TEKS BACAAN:
--------------------------------
Selain itu, SPM juga diposisikan untuk menjawab isu-isu krusial dalam penyelenggaraan Pemerintahan Daerah, khususnya dalam penyediaan pelayanan dasar yang bermuara pada penciptaan kesejahteraan rakyat. Upaya ini sangat sesuai dengan apa yang secara normatif dijamin dalam konstitusi sekaligus untuk menjaga kelangsungan kehidupan berbangsa yang serasi, harmonis dan utuh dalam koridor Negara Kesatuan Republik Indonesia (NKRI).
Standar Pelayanan Minimal (SPM) pada dasarnya adalah merupakan bagian dari pelayanan kepada masyarakat dalam bentuk Pelayanan Publik. Sesuai dengan urusan kepemerintahan daerah yang terdiri dari urusan wajib dan urusan pilihan maka Standar Pelayanan Minimal (SPM) merupakan bagian dari pelaksanaan urusan wajib dalam hal penyelenggaraan pelayanan dasar. Sementara diluar pelayanan dasar terdapat pelayanan lainnya yang merupakan bagian dari urusan pilihan yang dituangkan dalam bentuk standar pelayanan. Kedua standar pelayanan ini diharapkan dapat menjadi pondasi bagi Pemerintah Daerah dalam menyusun dan membangun Standar Pelayanan Prima (SPP).
Kondisi penyelenggaraan pelayanan publik saat ini masih belum memadai, karena masih banyaknya keluhan dan pengaduan dari masyarakat baik secara langsung maupun melalui media massa, seperti: prosedur yang berbelit-belit, tidak ada kepastian jangka waktu penyelesaian, tidak jelas berapa biaya yang harus dikeluarkan, persyaratan yang tidak transparan, sikap petugas yang kurang responsif dan lain-lain, sehingga menimbulkan citra yang kurang baik terhadap citra pemerintah dan pemerintah daerah.
--------------------------------
DATA TERCATAT:
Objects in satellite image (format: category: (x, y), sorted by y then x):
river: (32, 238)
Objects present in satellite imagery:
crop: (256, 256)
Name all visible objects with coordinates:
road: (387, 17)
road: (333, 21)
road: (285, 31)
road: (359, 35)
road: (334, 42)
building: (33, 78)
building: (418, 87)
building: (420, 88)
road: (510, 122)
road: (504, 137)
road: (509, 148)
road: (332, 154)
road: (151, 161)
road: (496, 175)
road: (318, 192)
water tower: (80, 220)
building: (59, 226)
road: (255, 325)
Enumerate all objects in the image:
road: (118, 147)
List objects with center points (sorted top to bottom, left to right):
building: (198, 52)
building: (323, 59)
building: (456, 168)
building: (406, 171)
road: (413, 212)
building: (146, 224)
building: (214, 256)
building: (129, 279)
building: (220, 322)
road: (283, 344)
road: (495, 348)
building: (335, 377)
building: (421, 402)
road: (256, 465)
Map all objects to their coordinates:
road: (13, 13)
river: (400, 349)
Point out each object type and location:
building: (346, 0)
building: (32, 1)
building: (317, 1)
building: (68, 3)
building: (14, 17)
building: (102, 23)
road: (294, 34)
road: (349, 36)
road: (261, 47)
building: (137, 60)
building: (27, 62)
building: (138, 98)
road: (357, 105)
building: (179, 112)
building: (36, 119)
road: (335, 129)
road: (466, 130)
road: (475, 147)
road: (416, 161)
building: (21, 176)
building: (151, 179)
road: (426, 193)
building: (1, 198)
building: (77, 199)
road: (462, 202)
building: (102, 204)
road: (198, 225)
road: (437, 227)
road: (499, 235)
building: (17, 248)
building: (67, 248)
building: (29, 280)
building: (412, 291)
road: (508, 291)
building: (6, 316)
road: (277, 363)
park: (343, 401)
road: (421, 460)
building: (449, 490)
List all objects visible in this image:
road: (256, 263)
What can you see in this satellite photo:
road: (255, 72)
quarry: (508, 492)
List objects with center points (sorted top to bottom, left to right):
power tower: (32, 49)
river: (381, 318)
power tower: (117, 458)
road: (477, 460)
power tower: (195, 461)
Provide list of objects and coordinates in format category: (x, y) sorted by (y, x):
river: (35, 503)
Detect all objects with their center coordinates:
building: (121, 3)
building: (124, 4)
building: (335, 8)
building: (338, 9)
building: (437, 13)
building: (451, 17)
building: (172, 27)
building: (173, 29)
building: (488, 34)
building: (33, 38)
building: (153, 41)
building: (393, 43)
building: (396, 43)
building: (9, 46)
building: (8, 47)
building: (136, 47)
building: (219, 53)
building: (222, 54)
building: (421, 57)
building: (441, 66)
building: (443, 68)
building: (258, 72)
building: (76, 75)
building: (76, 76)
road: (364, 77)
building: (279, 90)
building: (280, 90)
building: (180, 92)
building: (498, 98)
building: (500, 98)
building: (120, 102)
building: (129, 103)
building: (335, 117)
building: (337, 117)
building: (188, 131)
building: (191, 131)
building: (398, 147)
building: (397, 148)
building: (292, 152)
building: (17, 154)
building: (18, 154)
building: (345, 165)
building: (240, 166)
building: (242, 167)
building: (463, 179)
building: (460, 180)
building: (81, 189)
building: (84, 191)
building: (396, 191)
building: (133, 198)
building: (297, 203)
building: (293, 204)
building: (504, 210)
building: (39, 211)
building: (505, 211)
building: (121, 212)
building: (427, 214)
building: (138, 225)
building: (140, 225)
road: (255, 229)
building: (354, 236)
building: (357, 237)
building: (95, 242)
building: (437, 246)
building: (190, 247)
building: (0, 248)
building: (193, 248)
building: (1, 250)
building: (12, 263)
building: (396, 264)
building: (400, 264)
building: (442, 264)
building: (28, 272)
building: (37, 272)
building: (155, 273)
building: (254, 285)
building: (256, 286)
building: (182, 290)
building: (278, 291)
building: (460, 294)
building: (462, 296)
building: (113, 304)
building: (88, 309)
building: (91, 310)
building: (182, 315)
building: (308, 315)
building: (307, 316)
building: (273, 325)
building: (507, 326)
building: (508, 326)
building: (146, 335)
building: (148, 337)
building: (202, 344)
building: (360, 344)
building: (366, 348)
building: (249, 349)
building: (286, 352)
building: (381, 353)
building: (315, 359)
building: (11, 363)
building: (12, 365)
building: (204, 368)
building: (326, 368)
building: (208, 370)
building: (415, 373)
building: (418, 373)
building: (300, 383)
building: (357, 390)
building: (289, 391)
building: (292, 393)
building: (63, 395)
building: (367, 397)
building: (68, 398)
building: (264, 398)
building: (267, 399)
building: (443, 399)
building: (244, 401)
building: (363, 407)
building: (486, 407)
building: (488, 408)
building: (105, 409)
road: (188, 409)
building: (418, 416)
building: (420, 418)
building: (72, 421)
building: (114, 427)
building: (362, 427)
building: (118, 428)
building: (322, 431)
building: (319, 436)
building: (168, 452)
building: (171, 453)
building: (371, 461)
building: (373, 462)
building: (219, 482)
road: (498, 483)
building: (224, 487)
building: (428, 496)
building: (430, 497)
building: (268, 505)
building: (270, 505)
--------------------------------
TUGAS DAN LATIHAN:
(1) Ambil semua baris pada daftar yang mengandung kata "power", dengan membedakan huruf besar dan huruf kecil.
(2) Teruskan teks tentang Standar Pelayanan Minimal dan pelayanan publik, mulai setelah kalimat terakhirnya.

JAWABAN PER TUGAS:
(1)
power tower: (32, 49)
power tower: (117, 458)
power tower: (195, 461)

(2)
Menurut Ismail Mohamad (2003:2) bahwa:
“…permasalahan utama pelayanan publik pada dasarnya adalah berkaitan dengan peningkatan kualitas pelayanan itu sendiri. Pelayanan yang berkualitas sangat tergantung pada berbagai aspek, yaitu bagaimana pola penyelenggaraannya (tata laksana), dukungan sumber daya manusia, dan kelembagaan. Dilihat dari sisi pola penyelenggaraannya, pelayanan publik masih memiliki berbagai kelemahan antara lain: kurang responsif, kurang informatif, kurang accessible, kurang koordinasi, birokratis, kurang mau mendengar keluhan/saran/aspirasi masyarakat, dan in-efisien.”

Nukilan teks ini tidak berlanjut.